**QUOTED PASSAGE:**
________________________
Securing enough operating capital is a common concern for many early-stage tech startups. Developing new hardware or software, after all, is a time-consuming and expensive process. It’s often difficult for small companies to finance their work through revenue alone. A funding source many entrepreneurs overlook: local economic incentives.
Some startups even take on debt or seek venture capital to help get their products off the ground. These are good options, but they may not be available or practical for all businesses. They’re also not the only sources of funding available for high-growth companies. Local economic incentive packages are less known, but equally useful alternatives for fueling growth.
How local economic incentives give startups a lift
As the tech industry continues to grow in size and value, cities and states across the U.S. are increasingly hoping to attract companies that will create high-paying jobs for residents and stimulate the local economy. To entice companies from other regions (and keep homegrown businesses from leaving), many state and local governments offer tax exemptions, grants, and other financial incentives to eligible organizations.
For example, consider the story of SnapShyft, an Indianapolis-based startup whose web and mobile app provides on-demand and short-term staffing solutions for the food and beverage (F&B) and hospitality industries. Looking to add to its team and grow its national footprint, SnapShyft opened a dialogue with the Indiana Economic Development Corporation (IEDC) to see what incentives might be able to receive for its planned expansion.
SnapShyft committed to hiring 40 local employees by 2020 and investing $433,000 in Indianapolis operations over the next five years. The IEDC ultimately awarded the startup a $450,000 incentives package to help fuel its growth. SnapShyft’s story highlights two kinds of economic incentives your company can seek from your state or local government.
2 types of local economic incentives startups can receive
1. Tax credits
Taxes can be a heavy burden for small businesses operating on thin profit margins. Every dollar paid in taxes is a dollar that could have been reinvested in product development or paid to employees.
________________________
(Keypoint coordinate data)

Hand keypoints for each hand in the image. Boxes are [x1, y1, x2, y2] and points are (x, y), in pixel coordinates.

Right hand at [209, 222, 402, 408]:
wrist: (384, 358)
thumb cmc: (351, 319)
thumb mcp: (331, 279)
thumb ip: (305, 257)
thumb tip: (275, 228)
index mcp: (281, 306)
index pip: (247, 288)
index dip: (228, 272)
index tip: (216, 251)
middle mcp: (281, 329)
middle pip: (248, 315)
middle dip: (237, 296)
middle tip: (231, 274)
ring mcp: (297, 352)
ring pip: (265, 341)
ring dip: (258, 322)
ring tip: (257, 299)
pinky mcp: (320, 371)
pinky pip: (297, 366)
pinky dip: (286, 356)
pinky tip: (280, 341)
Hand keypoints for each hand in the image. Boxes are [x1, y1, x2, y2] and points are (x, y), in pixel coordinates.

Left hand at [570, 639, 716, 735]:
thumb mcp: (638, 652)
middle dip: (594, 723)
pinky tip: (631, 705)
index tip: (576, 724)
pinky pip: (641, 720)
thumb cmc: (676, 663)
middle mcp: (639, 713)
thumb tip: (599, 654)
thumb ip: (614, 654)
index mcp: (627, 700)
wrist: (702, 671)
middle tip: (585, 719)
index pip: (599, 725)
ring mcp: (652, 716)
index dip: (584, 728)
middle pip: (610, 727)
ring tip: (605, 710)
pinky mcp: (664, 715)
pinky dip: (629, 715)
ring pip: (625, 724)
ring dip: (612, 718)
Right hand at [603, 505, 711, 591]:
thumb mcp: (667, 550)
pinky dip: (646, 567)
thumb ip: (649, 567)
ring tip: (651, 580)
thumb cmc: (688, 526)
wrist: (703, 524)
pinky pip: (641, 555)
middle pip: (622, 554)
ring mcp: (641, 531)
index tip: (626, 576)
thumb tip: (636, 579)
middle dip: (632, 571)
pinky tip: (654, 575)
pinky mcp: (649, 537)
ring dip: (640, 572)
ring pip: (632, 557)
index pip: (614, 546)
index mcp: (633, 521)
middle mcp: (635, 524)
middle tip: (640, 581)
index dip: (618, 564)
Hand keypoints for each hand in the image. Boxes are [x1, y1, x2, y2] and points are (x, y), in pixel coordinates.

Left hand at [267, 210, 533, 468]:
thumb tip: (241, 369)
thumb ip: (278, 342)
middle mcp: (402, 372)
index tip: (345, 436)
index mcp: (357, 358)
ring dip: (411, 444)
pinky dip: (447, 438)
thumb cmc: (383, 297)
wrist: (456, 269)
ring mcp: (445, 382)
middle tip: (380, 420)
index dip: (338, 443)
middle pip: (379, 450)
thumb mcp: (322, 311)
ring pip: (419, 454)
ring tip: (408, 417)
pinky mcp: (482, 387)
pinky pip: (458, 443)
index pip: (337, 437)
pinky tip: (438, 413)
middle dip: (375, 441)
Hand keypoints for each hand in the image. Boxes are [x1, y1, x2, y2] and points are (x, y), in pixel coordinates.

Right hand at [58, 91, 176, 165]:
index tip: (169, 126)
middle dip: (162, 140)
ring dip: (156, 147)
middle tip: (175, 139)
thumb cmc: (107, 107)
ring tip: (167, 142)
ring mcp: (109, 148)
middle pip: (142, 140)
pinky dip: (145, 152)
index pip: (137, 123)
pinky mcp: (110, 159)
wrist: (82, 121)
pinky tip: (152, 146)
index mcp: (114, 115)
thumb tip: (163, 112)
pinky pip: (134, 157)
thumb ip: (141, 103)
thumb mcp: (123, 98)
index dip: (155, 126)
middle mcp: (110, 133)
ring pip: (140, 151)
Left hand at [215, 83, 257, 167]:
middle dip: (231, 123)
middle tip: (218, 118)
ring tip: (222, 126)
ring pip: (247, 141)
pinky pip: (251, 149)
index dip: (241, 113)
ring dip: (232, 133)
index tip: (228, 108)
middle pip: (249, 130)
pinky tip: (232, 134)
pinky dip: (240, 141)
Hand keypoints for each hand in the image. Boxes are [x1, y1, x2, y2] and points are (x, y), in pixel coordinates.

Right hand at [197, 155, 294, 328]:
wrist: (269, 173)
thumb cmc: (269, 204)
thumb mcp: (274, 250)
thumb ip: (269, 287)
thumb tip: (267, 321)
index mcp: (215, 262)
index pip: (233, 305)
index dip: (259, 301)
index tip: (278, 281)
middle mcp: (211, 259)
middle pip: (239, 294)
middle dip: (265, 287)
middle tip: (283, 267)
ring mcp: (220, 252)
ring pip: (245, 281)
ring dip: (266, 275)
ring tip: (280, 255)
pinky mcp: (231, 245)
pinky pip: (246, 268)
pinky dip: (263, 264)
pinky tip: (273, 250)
________________________
**SET OF TASKS:**
1. According to the article on local economic incentives, how much did the IEDC award SnapShyft?
2. Repeat the article on local economic incentives between "2 types of local" and "paid to employees.", inclusive.
3. Carry the article on local economic incentives forward from its final sentence.

**SOLVED PROBLEMS:**
1. The IEDC awarded SnapShyft a $450,000 incentives package.

2.
2 types of local economic incentives startups can receive
1. Tax credits
Taxes can be a heavy burden for small businesses operating on thin profit margins. Every dollar paid in taxes is a dollar that could have been reinvested in product development or paid to employees.

3.
Local governments understand this. In fact, they may waive or refund certain fees if companies can show how paying fewer taxes will benefit the community. (Think job creation or investments in other local businesses.) High-growth companies are generally the most attractive candidates for tax credits and exemptions because of their potential to positively impact local economies.
In SnapShyft’s case, the company’s plan to more than quadruple its local staff caught the interest of the IEDC. SnapShyft received $300,000 in conditional payroll tax credits, which will help the startup build its team while lessening its tax burden for hiring new employees.
2. Training grants
Finding and retaining skilled talent has become a pervasive problem for the tech sector. The number of available tech jobs is rising nationally, but there aren’t enough candidates who possess the necessary expertise. This dilemma feeds the skills gap currently troubling the tech industry.
If state and local governments want to keep their innovative tech startups, then they must help close the skills gap. Companies need that talent to grow and thrive. Tech programs at local universities help toward that end, but governments may also offer grants to mitigate the cost of onboarding employees and improve tech skills among the workforce.
To meet its growth plan, SnapShyft must provide training for its new employees wherever their technical skills are lacking. The IEDC granted SnapShyft $150,000 through its Skills Enhancement Fund to help lower the company’s onboarding expenses. That will have the additional benefit of developing skilled tech talent within the Indianapolis community.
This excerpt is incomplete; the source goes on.